第6話 麻美さんの祖父母への挨拶

 麻美さんと付き合い始めて半年ほどたった頃、私は麻美さんと結婚する決心をした。そして、彼女のおじいちゃんとおばあちゃんのところに挨拶に行った。


 私は麻美さんの家に行く前に、焼きとり屋で麻美さんのおじいちゃんが好きな「砂ずり」をたくさん買った。

「今日は、麻美ちゃんと一緒じゃなかと? 麻美ちゃんはおらんとね? そやかて、いつも麻美ちゃんが買うていく「砂ずり」ばぎょうさん買うていくとは、どげんしたと?」

 焼きとり屋のおじさんがそう聞くので、私は、

「実は、今日、麻美さんのおじいさんとおばあさんに、麻美さんとの結婚の許可をもらいに行くのです」

 と言った。

 するとおじさんは、

「そぎゃんこつね。そりゃめでたい、めでたい」

 と言って、私の好きな「鳥皮のぐるぐる」と「豚バラのねぎま」をサービス品として付けてくれた。豚バラの味付けは、ちゃんと、「塩」と「タレ」を1対1にしてくれた。
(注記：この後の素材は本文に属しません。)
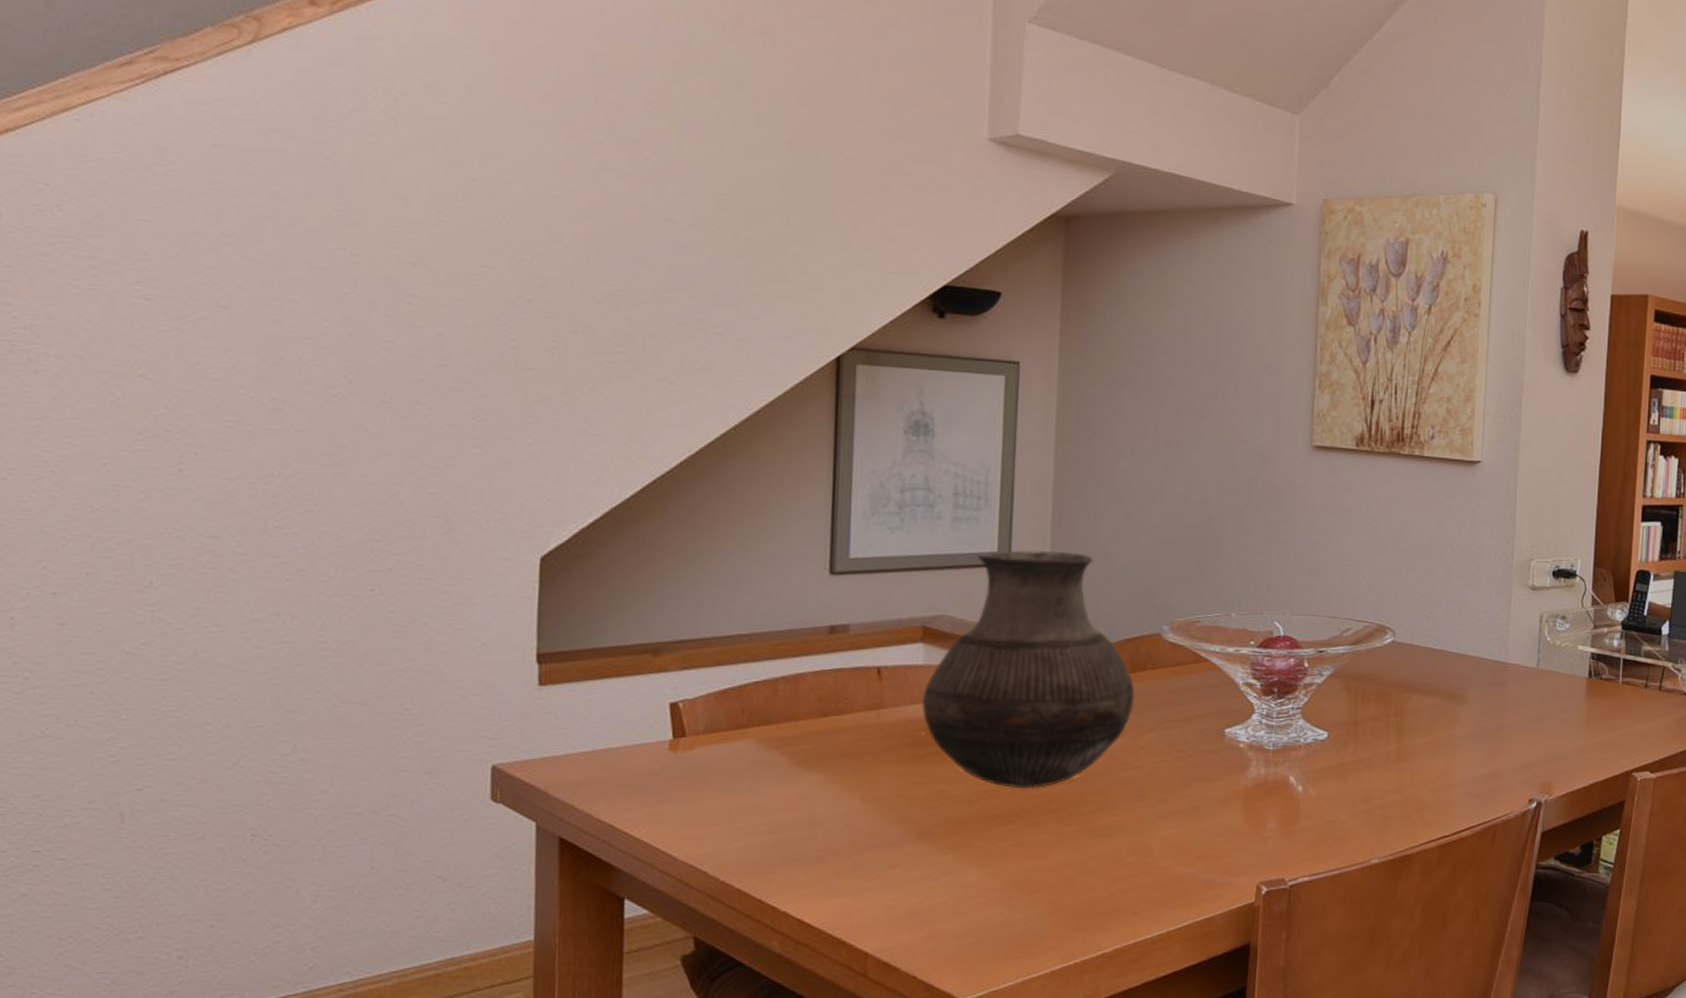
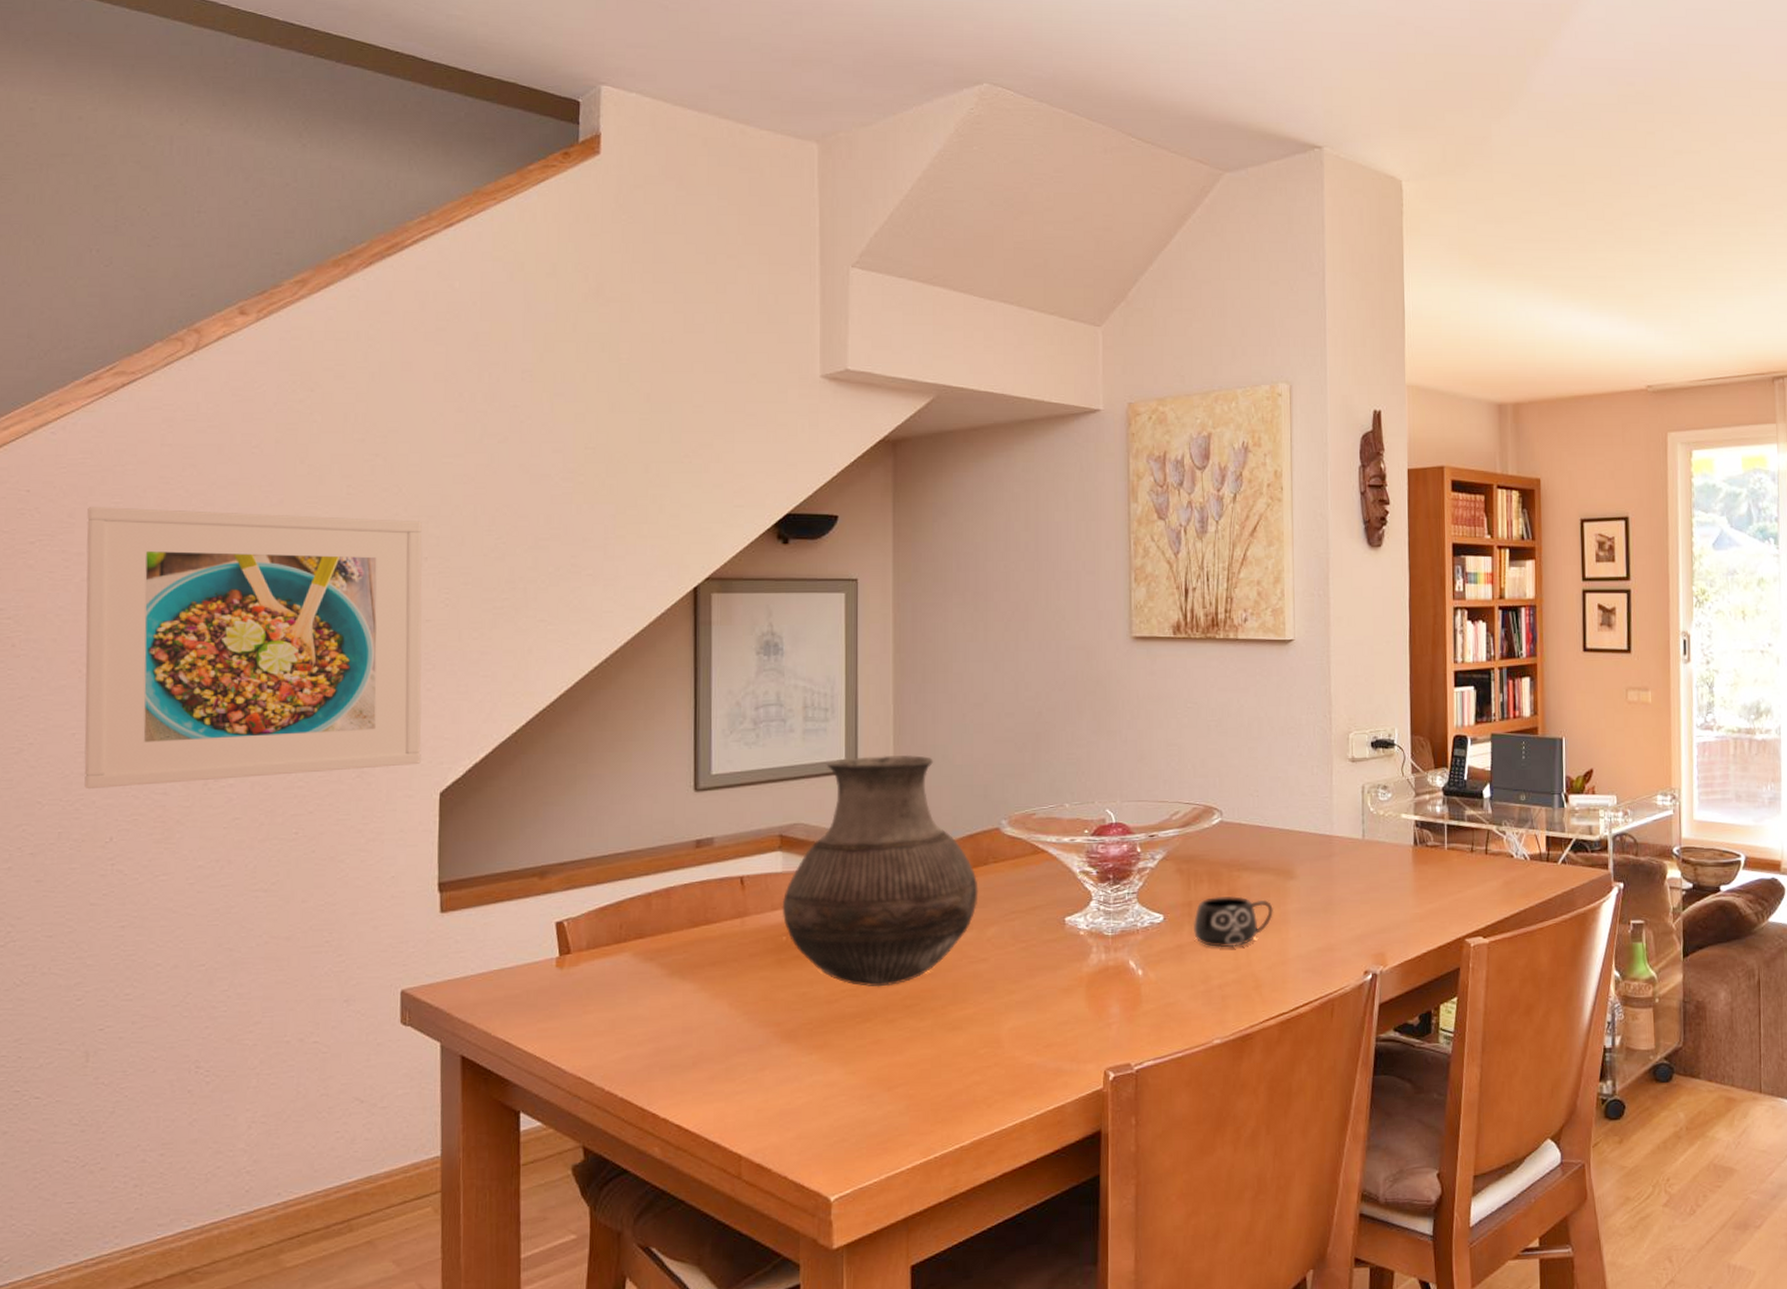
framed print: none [117,209,526,527] -> present [84,507,423,790]
mug: none [1357,716,1441,769] -> present [1193,896,1273,948]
 麻美さんも待っている彼女の祖父母の家に行って、私が、

「こんばんは」

 と言うと、麻美さんのおばあちゃんが、

「なーい」

 と言って玄関に出てきた。

 その返事に私は、奈美さんのおばあちゃんは「佐賀出身だ」と思った。

 佐賀弁の「なーい」は、「はーい」という意味である。

 

 私が麻美さんのおじいちゃんとおばあちゃんに「福岡毎日日新聞」の顔写真付きの名刺を渡して、

「麻美さんと結婚させてください」

 と言うと、おばあちゃんは、

「あなたは、ほんまによか男ね。その上、新聞社にお勤めとは、たいしたものじゃ。

 不憫ふびんなこの子を幸せにしてやってください」

 と、即、麻美さんとの結婚の許しがもらえた。


 すぐに麻美さんとの結婚の許しがもらえたのは、「砂ずり」の効果ではなく、「新聞社にお勤め」が大きな要因だった。

 この世代の人たちは新聞はうそを書かない、正義の味方だと思っているのである。


 祖父母に僕と結婚する許しがもらえて、麻美さんは、とても嬉しそうな顔をした。